*Task item*
All the entries need to be quoted exactly, apart from the pictures, which you should drop.

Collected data
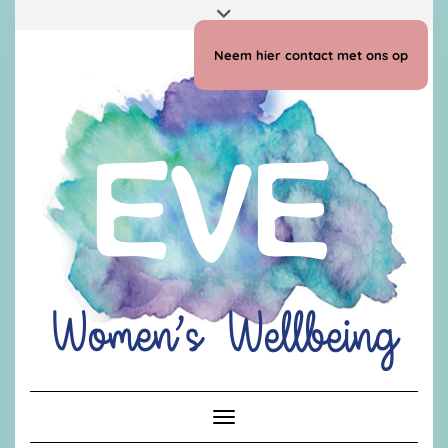
Doorgaan
Toggle
naar
header
inhoud
Neem hier contact met ons op
Toggle navigatie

*Response*
Doorgaan
Toggle
naar
header
inhoud
Neem hier contact met ons op
Toggle navigatie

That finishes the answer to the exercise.